■ **Aufgaben**:
1. Stimmen die folgenden Aussagen mit dem Reisebericht überein? Antworte jeweils mit Ja oder Nein und zitiere wörtlich die entscheidenden Worte des Reiseberichts: (a) Der Ngorongoro-Krater liegt auf einer Höhe von 2000 Metern. (b) Die Datoga tauschen ihre Pfeilspitzen bei den Hadza gegen Fleisch ein. (c) Samuel spricht nur die Sprache der Datoga.
2. Welche Tiere gelten laut dem Reisebericht bei den Datoga als der wichtigste Schatz?
3. Setze den Reisebericht über die Datoga und Hadza im Anschluss an seinen letzten Satz fort.

■ **Textauszug**:
■ ■ ■
Eine Reise zu den Wurzeln der Menschheit
Auf ihrer Reise durch das afrikanische Buschland trifft Fotografin Sandra Weller auf zwei aussergewöhnliche Kulturen: die Datoga, Meister der Schmiedekunst, und die Hadza, einen der letzten nomadischen Jäger- und Sammler-Stämme der Welt. Inmitten von Hitze und Staub erlebt sie, wie diese Völker im Einklang mit ihrer Umgebung leben, diskutiert übers Kinderkriegen und geht mit auf die Jagd.
Ausgabe: Online Text und Bilder: Sandra Weller
Unsere Zelte haben wir im Safari Camp aufgeschlagen. Ich sitze im Schatten, um der Sonne auszuweichen, die erbarmungslos vom Himmel brennt. Ich versuche, mich so wenig wie möglich zu bewegen, während mir der Schweiss runterläuft. Nur wenige Tage zuvor waren wir mit unserer kleinen Reisegruppe noch am Ngorongoro-Krater, auf einer Höhe von 2000 Metern. Dort, wo die Kälte uns dazu zwang, mehrere Schichten anzuziehen. Unsere Nächte verbringen wir abwechselnd in Lodges und beim Campen, wo uns die Rufe von Hyänen, Büffeln und ab und zu sogar von Löwen Gesellschaft leisten.
Heute befinden wir uns in der Nähe des Eyasisees, eines der bedeutendsten geografischen Gebiete der Menschheitsgeschichte. Die Gegend ist ein zentraler Ort für das Verständnis der menschlichen Evolution. Viele der frühesten Beweise für Vorfahren stammen von hier, weshalb die Region auch als «Wiege der Menschheit» bezeichnet wird.
Wahre Recyclingkünstler
Am Nachmittag lässt die Hitze nach und wir machen uns auf den Weg zu der hier lebenden indigenen Kultur der Datoga. Samuel, unser einheimischer Begleiter, spricht neben Englisch auch deren Sprache und fungiert als Übersetzer.
Die Datoga bezeichnen sich selbst als halb-nomadische Hirten. Ihr Vieh hat eine grosse kulturelle Bedeutung: Sie besitzen Ziegen, Schafe und Esel, aber Rinder sind der wichtigste Schatz. Sie gelten nicht nur als Statussymbole, sondern auch als Zahlungsmittel. Mit der Verringerung der Weideflächen haben die Datoga jedoch ihre Wirtschaft diversifiziert und stützen sich heute auch auf Landwirtschaft, Schmiedekunst und Lohnarbeit.
Die Landschaft um uns wirkt karg, nur vereinzelt gibt es Bäume, in der Ferne zeichnen sich die Umrisse von Bergen ab. Als wir anhalten, sehen wir zunächst nur Gestrüpp. Doch dann entdecken wir den Eingang eines ungewöhnlichen, dornigen Rundbaus, ohne Dach, aber mit einem Feuer in der Mitte. Zwei Datoga-Männer in rot karierten Massai-Umhängen schmelzen über dem Feuer alte Nägel und Schlösser. «Die Datoga sind ausgezeichnete Schmiedekünstler», erklärt Samuel. «Aus Altmetall stellen sie Kupfer- und Eisenwaren her, darunter Pfeilspitzen, die sie im Handel mit dem Hadza-Stamm gegen Honig eintauschen.» Auch Messer, Armreifen, Ohrringe und Halsketten werden hier gefertigt.
■ ■ ■
■ **Gezeigte Daten**:
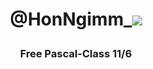 <h1 align="center">@HonNgimm_<img src="https://img.icons8.com/color/25/null/tiktok-verified-account.png"/>
<p align="center">
  <h3 align="center">Free Pascal-Class 11/6</h3>
</p>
■ ■ ■
■ **Antworten**:
1.
(a) Ja: „am Ngorongoro-Krater, auf einer Höhe von 2000 Metern“
(b) Nein: „darunter Pfeilspitzen, die sie im Handel mit dem Hadza-Stamm gegen Honig eintauschen“
(c) Nein: „spricht neben Englisch auch deren Sprache“

2. Die Rinder gelten bei den Datoga als der wichtigste Schatz.

3.
Neugierig kommen die Datoga-Frauen hinzu. Sie tragen braune Kleider aus Ziegenleder mit Fransen und bunten Perlen. Der kastanienbraune Farbton ihrer Kleider entsteht durch eine Mischung aus rotem Sand und Tierbutter. Die Perlen symbolisieren Fruchtbarkeit. Einige Frauen tragen traditionelle Gesichtstattoos.
Bevor ich mich versehe, bin ich selbst in Ziegenleder gewickelt und mit Ketten behängt. Auf einem Tisch liegt Schmuck, den die Frauen verkaufen wollen. Der Tourismus hat in dieser Region längst Einzug gehalten und ist eine bedeutende Einnahmequelle für die Datoga.
Andere Länder, andere Sitten
Wir folgen den Frauen in eine Lehmhütte. Es gibt keine Fenster, das Tageslicht dringt spärlich durch einige kleine Löcher. Die Frauen zeigen uns, wie sie Ugali zubereiten. Zuerst kochen sie über dem Feuer Wasser auf, dann rühren sie nach und nach Maismehl ein, bis ein fester, glatter Teig entsteht. Eine sättigende Speise, die in vielen Teilen Ostafrikas als Beilage zu Fleisch, Gemüse oder Eintöpfen gegessen wird.
Bei den Datoga haben die Männer das Sagen. Die Familien sind in Clans organisiert, und jede Familie hat ihre eigenen Traditionen und Rituale. Ein zentrales Element der Kultur ist die Brautpreiszahlung, oft in Form von Rindern, die als Symbol für den Wert der Frau und als Teil des Ehevertrages gelten.
Die Frauen sind besonders interessiert an Jessica und Julian, dem frisch verheirateten Paar aus unserer Gruppe. Sie sind erstaunt, als sie erfahren, dass die beiden vier Jahre lang zusammenlebten, bevor sie heirateten. «Ihr habt zusammengelebt, ohne zu heiraten? Und habt ihr keine Kinder bekommen? Wie funktioniert das?», fragen sie ungläubig. Als Julian ihnen von der Anti-Baby-Pille erzählt, sind sie fasziniert und hören aufmerksam zu.
Doch nicht nur die Partnerschaft und die Familienplanung sind bei den Datoga anders geregelt. Auch die Geburtsrituale weichen von unseren westlichen Vorstellungen ab. Nach der Geburt bleiben Mutter und Kind in der Regel drei Monate in einem Raum, den sie nicht verlassen dürfen. Während dieser Zeit unterstützt die weilbliche Verwandtschaft die Mutter. Diese Phase dient nicht nur der Erholung, sondern auch der rituellen Pflege, bei der Mutter und Kind vor äusseren Einflüssen geschützt werden. Die starke Gemeinschaft sorgt dafür, dass die junge Mutter sich während dieser Zeit nicht überfordert oder isoliert fühlt.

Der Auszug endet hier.